» Recorded data

········

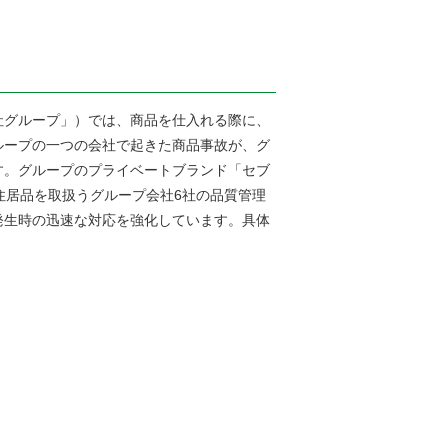
グループ」）では、商品を仕入れる際に、
ループの一つの会社で起きた商品事故が、グ
す。グループのプライベートブランド「セブ
住居品を取扱うグループ会社6社の品質管理
発生時の迅速な対応を強化しています。具体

········

» Required work
Can you reproduce the text read from each item above, line for line and character for character, leaving the pictures out?

» Solution to this problem
グループ」）では、商品を仕入れる際に、
ループの一つの会社で起きた商品事故が、グ
す。グループのプライベートブランド「セブ
住居品を取扱うグループ会社6社の品質管理
発生時の迅速な対応を強化しています。具体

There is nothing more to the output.